Data provided:

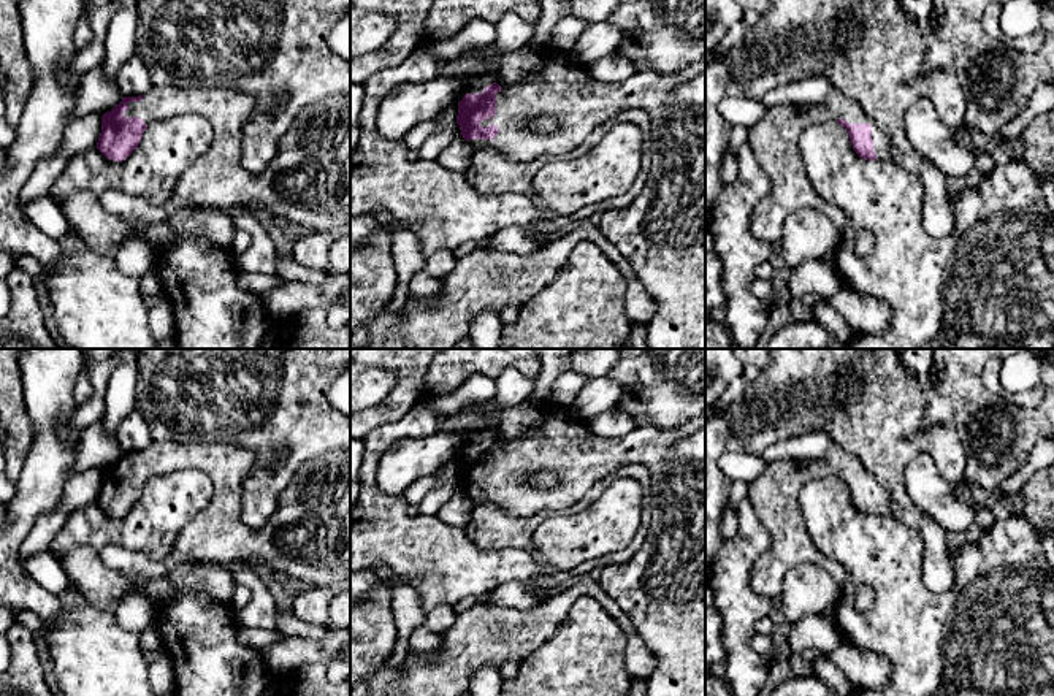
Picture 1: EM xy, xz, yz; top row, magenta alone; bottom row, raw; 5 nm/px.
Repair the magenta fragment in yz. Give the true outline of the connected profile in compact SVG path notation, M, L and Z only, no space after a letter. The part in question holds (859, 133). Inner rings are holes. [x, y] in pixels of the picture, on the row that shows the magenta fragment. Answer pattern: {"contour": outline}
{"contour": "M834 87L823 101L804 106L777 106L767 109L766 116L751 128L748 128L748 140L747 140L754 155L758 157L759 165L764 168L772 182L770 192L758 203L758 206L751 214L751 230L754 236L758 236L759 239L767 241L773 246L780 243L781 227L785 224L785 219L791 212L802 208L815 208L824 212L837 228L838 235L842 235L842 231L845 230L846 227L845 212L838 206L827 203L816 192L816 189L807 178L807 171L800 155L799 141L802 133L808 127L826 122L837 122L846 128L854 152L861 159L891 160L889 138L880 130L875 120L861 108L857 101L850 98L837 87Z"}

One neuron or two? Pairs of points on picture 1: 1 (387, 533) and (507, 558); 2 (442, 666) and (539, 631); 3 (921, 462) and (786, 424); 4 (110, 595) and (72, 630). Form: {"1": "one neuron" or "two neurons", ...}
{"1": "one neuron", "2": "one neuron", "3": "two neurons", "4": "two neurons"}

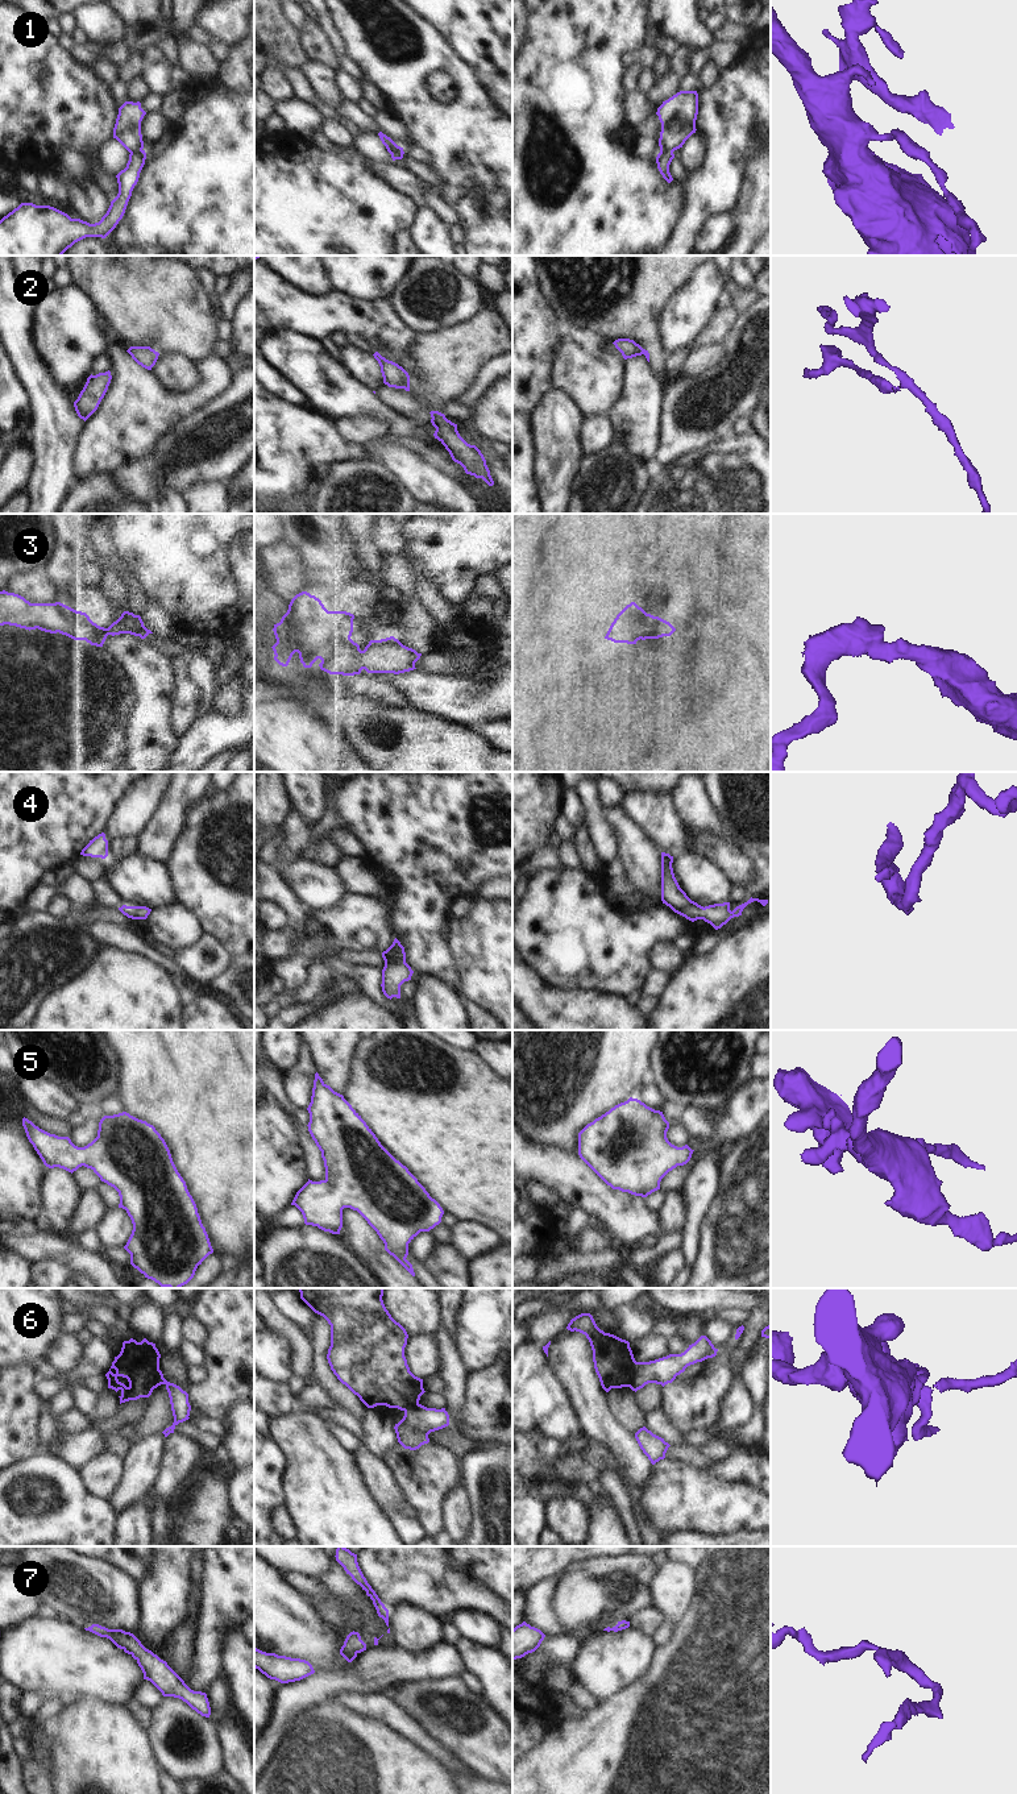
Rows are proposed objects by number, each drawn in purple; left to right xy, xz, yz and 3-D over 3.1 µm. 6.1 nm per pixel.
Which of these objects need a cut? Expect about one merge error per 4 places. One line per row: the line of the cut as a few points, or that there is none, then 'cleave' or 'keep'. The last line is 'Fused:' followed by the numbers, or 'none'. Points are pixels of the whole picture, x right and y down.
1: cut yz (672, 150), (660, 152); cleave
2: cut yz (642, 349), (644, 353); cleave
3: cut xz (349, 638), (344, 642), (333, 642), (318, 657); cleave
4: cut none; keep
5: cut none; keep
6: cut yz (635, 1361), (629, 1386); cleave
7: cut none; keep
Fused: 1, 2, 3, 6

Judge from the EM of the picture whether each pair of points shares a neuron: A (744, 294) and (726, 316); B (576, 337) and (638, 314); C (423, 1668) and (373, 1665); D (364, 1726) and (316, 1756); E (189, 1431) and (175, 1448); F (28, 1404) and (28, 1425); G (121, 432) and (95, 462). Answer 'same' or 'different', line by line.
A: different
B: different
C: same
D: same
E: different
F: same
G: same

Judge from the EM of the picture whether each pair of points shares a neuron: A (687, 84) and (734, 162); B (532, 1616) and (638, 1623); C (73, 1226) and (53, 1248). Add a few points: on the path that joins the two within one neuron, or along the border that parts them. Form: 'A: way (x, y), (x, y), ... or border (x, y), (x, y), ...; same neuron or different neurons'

Description of the task:
Copy exactly what appears in the entries, beginning with the first line and ending with the line that has "Rows are proposed", but not the pictures.

Result of this task:
Picture 1: EM xy, xz, yz; top row, magenta alone; bottom row, raw; 5 nm/px.
Repair the magenta fragment in yz. Give the true outline of the connected profile in compact SVG path notation, M, L and Z only, no space after a letter. The part in question holds (859, 133). Inner rings are holes. [x, y] in pixels of the picture, on the row that shows the magenta fragment. Answer pattern: {"contour": outline}
{"contour": "M834 87L823 101L804 106L777 106L767 109L766 116L751 128L748 128L748 140L747 140L754 155L758 157L759 165L764 168L772 182L770 192L758 203L758 206L751 214L751 230L754 236L758 236L759 239L767 241L773 246L780 243L781 227L785 224L785 219L791 212L802 208L815 208L824 212L837 228L838 235L842 235L842 231L845 230L846 227L845 212L838 206L827 203L816 192L816 189L807 178L807 171L800 155L799 141L802 133L808 127L826 122L837 122L846 128L854 152L861 159L891 160L889 138L880 130L875 120L861 108L857 101L850 98L837 87Z"}

One neuron or two? Pairs of points on picture 1: 1 (387, 533) and (507, 558); 2 (442, 666) and (539, 631); 3 (921, 462) and (786, 424); 4 (110, 595) and (72, 630). Form: {"1": "one neuron" or "two neurons", ...}
{"1": "one neuron", "2": "one neuron", "3": "two neurons", "4": "two neurons"}

Rows are proposed objects by number, each drawn in purple; left to right xy, xz, yz and 3-D over 3.1 µm. 6.1 nm per pixel.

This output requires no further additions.